Baghdad is still a tale of two cities: the Green Zone, where most public-affairs officers and many military and State Department staff spend their entire time in Iraq, and the rest of Baghdad, where the Iraqi and Western reporters live. A mid-level officer who had been deployed in the Green Zone for the better part of a year recently wondered to me how it was that Iraqis fill their cars with gas since she had never seen a gas station (and presumably the long lines that go with them). Another embassy person admonished guests invited to a reception not to come too early, seemingly unaware that it’s impossible to determine how long it will take to get through the multiple checkpoints from what U.S. officials still call “the red zone.”
The elaborate system of controls keeping U.S. forces, embassy staff, and contractors well inside the protected zones where the U.S. military and embassy are based also helps keep journalists out. In the broad-brush view of the military rules, all reporters and their local staff are considered potential suicide bombers. At a parking lot where journalists are dropped off to be escorted into Camp Victory, the military takes away cell phones—essential for coordinating pick-ups.
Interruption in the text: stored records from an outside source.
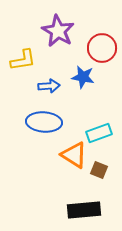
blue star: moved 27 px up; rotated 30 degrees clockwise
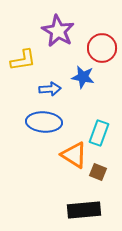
blue arrow: moved 1 px right, 3 px down
cyan rectangle: rotated 50 degrees counterclockwise
brown square: moved 1 px left, 2 px down
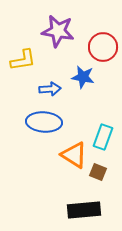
purple star: rotated 20 degrees counterclockwise
red circle: moved 1 px right, 1 px up
cyan rectangle: moved 4 px right, 4 px down
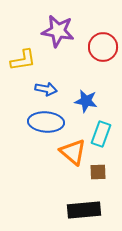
blue star: moved 3 px right, 24 px down
blue arrow: moved 4 px left; rotated 15 degrees clockwise
blue ellipse: moved 2 px right
cyan rectangle: moved 2 px left, 3 px up
orange triangle: moved 1 px left, 3 px up; rotated 8 degrees clockwise
brown square: rotated 24 degrees counterclockwise
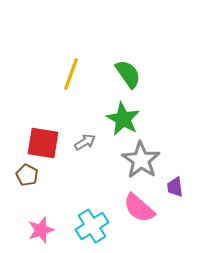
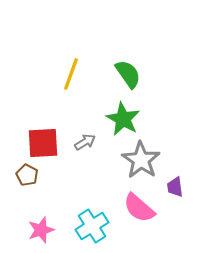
red square: rotated 12 degrees counterclockwise
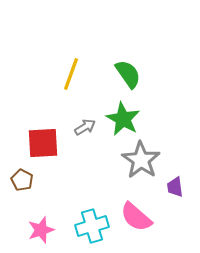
gray arrow: moved 15 px up
brown pentagon: moved 5 px left, 5 px down
pink semicircle: moved 3 px left, 9 px down
cyan cross: rotated 16 degrees clockwise
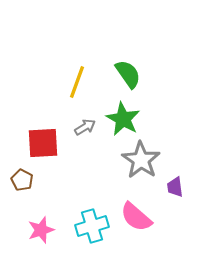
yellow line: moved 6 px right, 8 px down
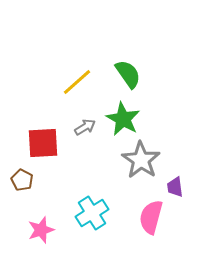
yellow line: rotated 28 degrees clockwise
pink semicircle: moved 15 px right; rotated 64 degrees clockwise
cyan cross: moved 13 px up; rotated 16 degrees counterclockwise
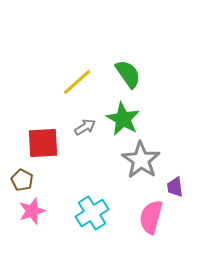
pink star: moved 9 px left, 19 px up
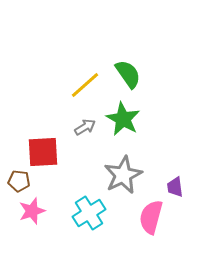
yellow line: moved 8 px right, 3 px down
red square: moved 9 px down
gray star: moved 18 px left, 15 px down; rotated 12 degrees clockwise
brown pentagon: moved 3 px left, 1 px down; rotated 20 degrees counterclockwise
cyan cross: moved 3 px left
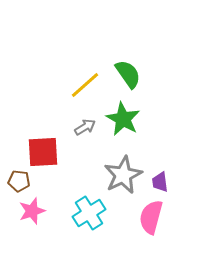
purple trapezoid: moved 15 px left, 5 px up
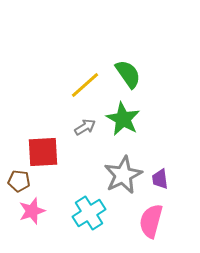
purple trapezoid: moved 3 px up
pink semicircle: moved 4 px down
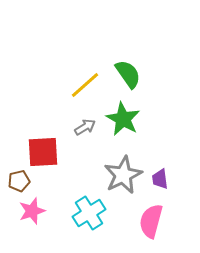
brown pentagon: rotated 20 degrees counterclockwise
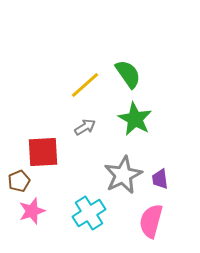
green star: moved 12 px right
brown pentagon: rotated 10 degrees counterclockwise
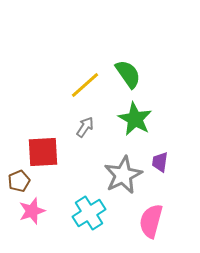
gray arrow: rotated 25 degrees counterclockwise
purple trapezoid: moved 17 px up; rotated 15 degrees clockwise
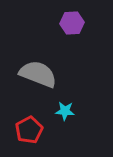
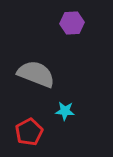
gray semicircle: moved 2 px left
red pentagon: moved 2 px down
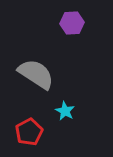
gray semicircle: rotated 12 degrees clockwise
cyan star: rotated 24 degrees clockwise
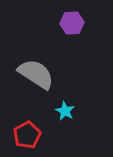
red pentagon: moved 2 px left, 3 px down
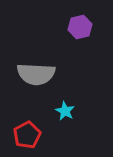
purple hexagon: moved 8 px right, 4 px down; rotated 10 degrees counterclockwise
gray semicircle: rotated 150 degrees clockwise
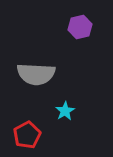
cyan star: rotated 12 degrees clockwise
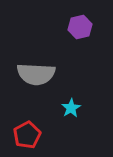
cyan star: moved 6 px right, 3 px up
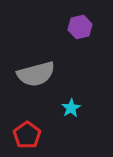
gray semicircle: rotated 18 degrees counterclockwise
red pentagon: rotated 8 degrees counterclockwise
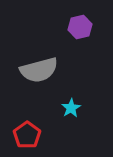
gray semicircle: moved 3 px right, 4 px up
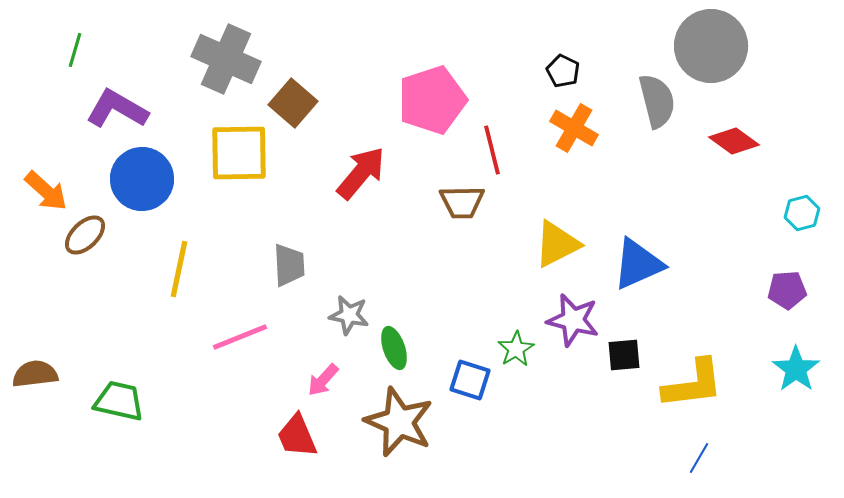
American reporters since last year have been denied the access badges that are given to any U.S. contractor. The badges prevent them from having to wait in areas most vulnerable to suicide bombers in order to enter the Green Zone. That is one reason most Western reporters have boycotted the new press center inside the Green Zone. That and the several intensive body searches required before you get in. I am glad to be able to report some progress here: a letter from the Baghdad-based media hand-delivered to General Raymond Odierno in June resulted in a promise that a limited number of the badges would be issued to the Western media.
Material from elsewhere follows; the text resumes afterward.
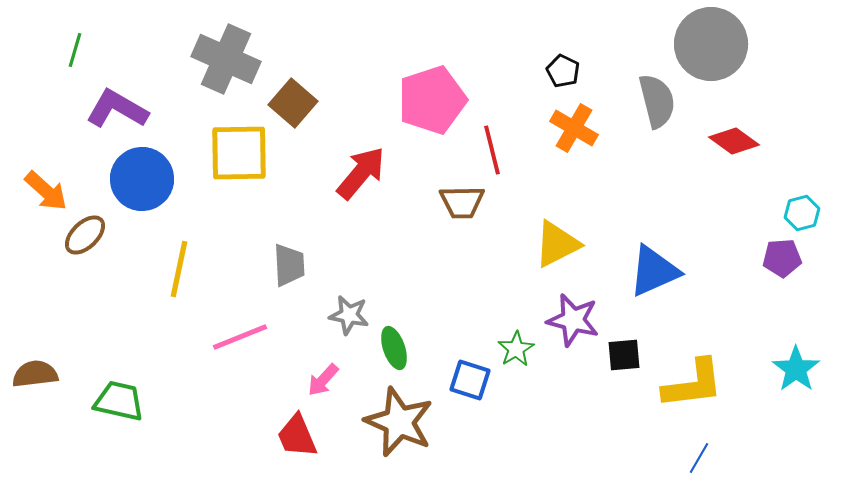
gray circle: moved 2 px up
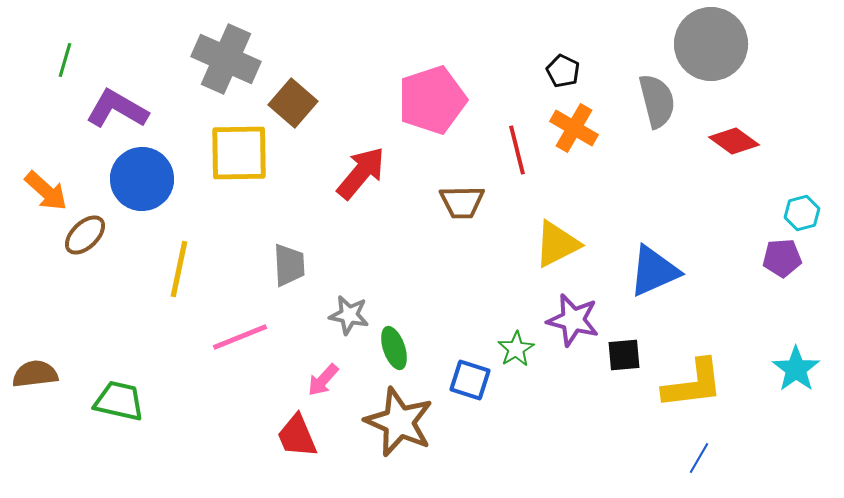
green line: moved 10 px left, 10 px down
red line: moved 25 px right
The basic U.S. message here is that Iraq is safe again. That is debatable. The twenty-minute ride from the airport to the Green Zone, on what has become one of the safest roads in Baghdad, is nonetheless considered too dangerous for U.S. officials, who fly in instead. The heavily armored shuttle used for the ride to the Green Zone by embassy staff members who can’t get a helicopter flight still requires body armor
and a helmet.
One of the ironies is that as coverage of the U.S. military has waned, the military has taken on more complex tasks. Many of the U.S. troops appear light years ahead of where they started. The first troops I covered in the spring of 2003 jumped out of planes into northern Iraq and were so badly prepared that they spent the night huddled together to keep from freezing, after being told they were landing in desert. Among the standouts I met was the sergeant who told me, “This is my interpreter,” patting his rifle when I asked how they got by without someone to translate for them. And the non-commissioned officer who told me earnestly when I’d asked why he’d volunteered to fight in Tallulah: “I like explosions.”
One benefit of closer proximity to the military—so much harder to come by now—is that after spending time with soldiers, you realize that for every comment like that one there’s a sergeant who knows more history than you do. Two years after Fallujah, during one of those interminable waits for a convoy, I listened in admiration to two noncommissioned officers explain to a third the definition of “wasta”— the
concept of using influence to get things done that is essential to understanding how things work in the Middle East.
But if the sophistication of the troops has increased, it’s not always mirrored among military public-affair officers, who tend to have far less contact with Iraqis. At a press event earlier this year at Saddam Hussein’s former palace at Camp Victory, a buffet laid out for the mostly Iraqi reporters prompted the usual question about what meat they were being served.
“It’s ham,” said the press officer. “How do you say ‘ham’ in Arabic?” The Iraqis politely demurred, backing away from the table.